Aside from impending debates on taxes, health care, and the budget, the 2012 election cycle is already getting underway. It is beginning to sink in for Democrats that there are structural aspects to the congressional landscape in 2012 that limit possibilities for a “rebound,” even if the economy improves and the expected change in turnout patterns occurs. Two-thirds (23) of the 33 senators facing re-election that year are Democrats (by contrast, half (19) of the 37 Senate races in 2010 involved Democrat-held seats). Large Republican gains in control of state legislative chambers means that the House landscape will be significantly tilted in the GOP’s election through redistricting; some estimates of the impact are as high as 25 seats.

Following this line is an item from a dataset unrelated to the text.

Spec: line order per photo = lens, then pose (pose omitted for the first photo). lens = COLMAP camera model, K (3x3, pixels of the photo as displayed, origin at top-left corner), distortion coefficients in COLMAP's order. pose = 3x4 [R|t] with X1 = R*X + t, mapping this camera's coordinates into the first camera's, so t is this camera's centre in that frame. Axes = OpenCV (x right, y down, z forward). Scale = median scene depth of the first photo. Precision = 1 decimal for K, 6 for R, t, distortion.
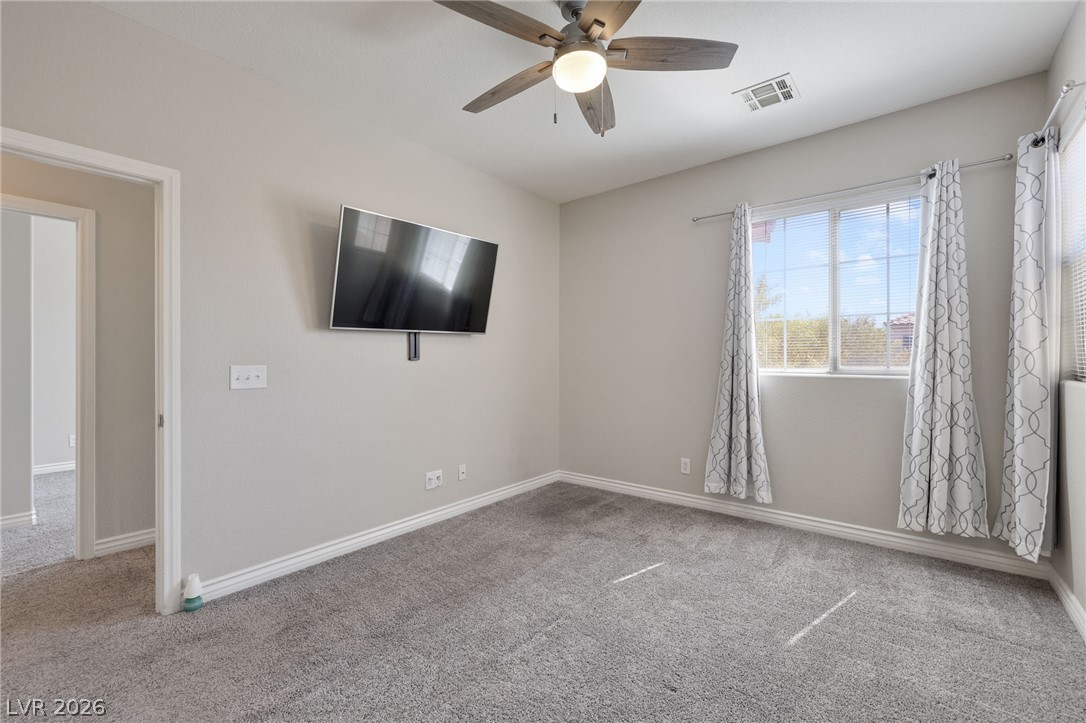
lens RADIAL K [[467.3, 0, 514.7], [0, 467.3, 356.3], [0, 0, 1]] dist [0.001118, 0.000229]
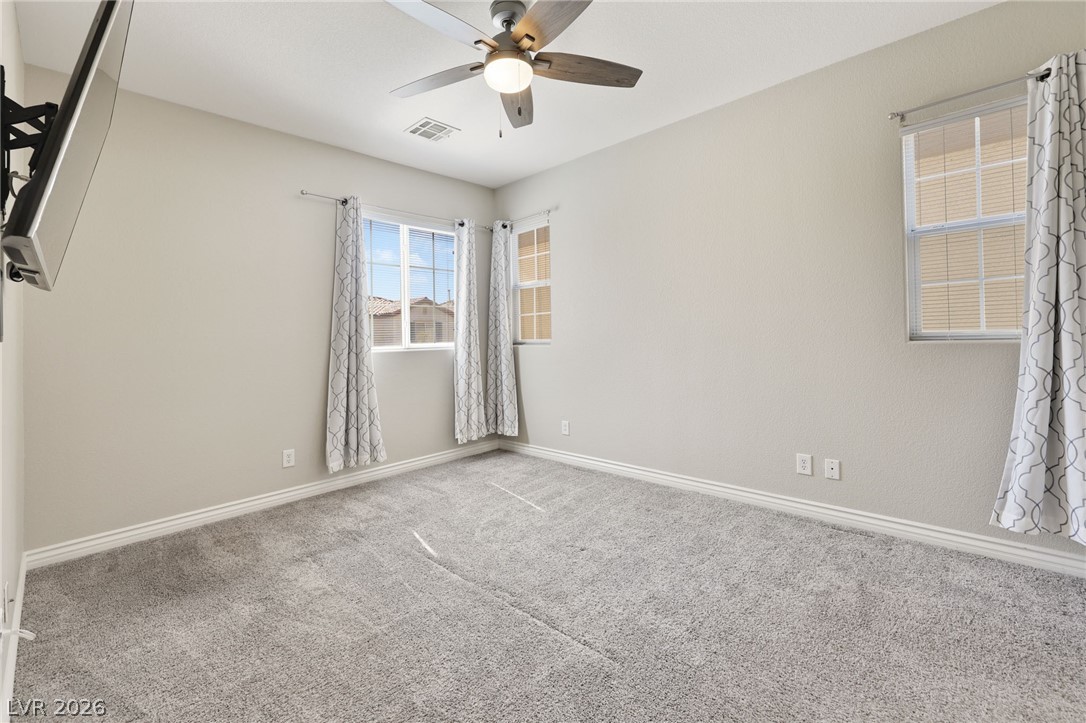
lens RADIAL K [[464.4, 0, 544.1], [0, 464.4, 335.3], [0, 0, 1]] dist [-0.003532, -0.000677]
pose [[0.039775, 0.004947, 0.999196, -0.634421], [0.022611, 0.999727, -0.005850, 0.015954], [-0.998953, 0.022826, 0.039652, 0.572133]]
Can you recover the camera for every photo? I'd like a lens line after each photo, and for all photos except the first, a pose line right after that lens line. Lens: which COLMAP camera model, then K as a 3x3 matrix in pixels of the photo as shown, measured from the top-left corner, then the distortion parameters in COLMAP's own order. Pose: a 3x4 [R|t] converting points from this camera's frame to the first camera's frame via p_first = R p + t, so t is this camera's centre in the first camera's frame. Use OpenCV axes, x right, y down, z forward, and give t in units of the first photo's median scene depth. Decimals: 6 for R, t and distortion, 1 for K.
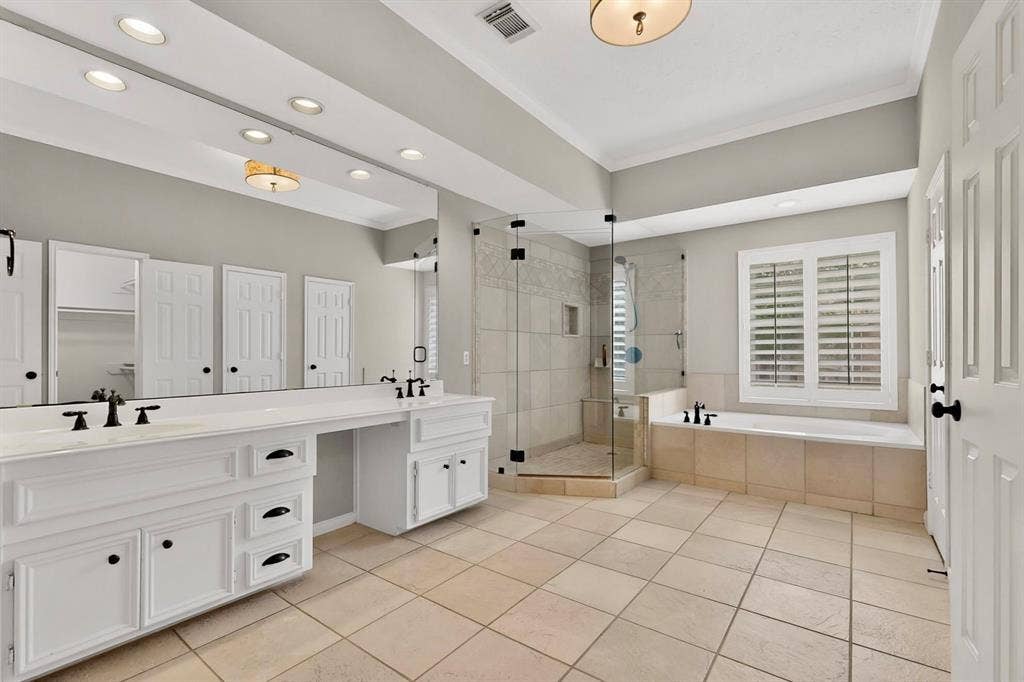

The presidential landscape, however, is another matter entirely. The ultramontanist mood among conservatives right now is not conducive to any trimming of ideological sails in the pursuit of a White House victory in 2012. There is considerable talk of an Establishment conspiracy to block any nomination for Sarah Palin, which indicates how seriously Republicans take her prospects if she decides to run. Another antagonist of said Establishment, Mike Huckabee, is in excellent position to once again win the Iowa Caucuses if Palin does not take the plunge. Mitt Romney remains haunted by his Massachusetts health reform effort, a problem that will grow worse during the upcoming conservative drive to repeal “ObamaCare.” And time is not on the side of the various dark horse possibilities (Daniels, Pence, Barbour) who may be famous in Washington but not so much in Des Moines or Manchester.
All in all, the impact of the midterms may fade faster than anyone expected as the future needs of the two parties, and of the country, take hold.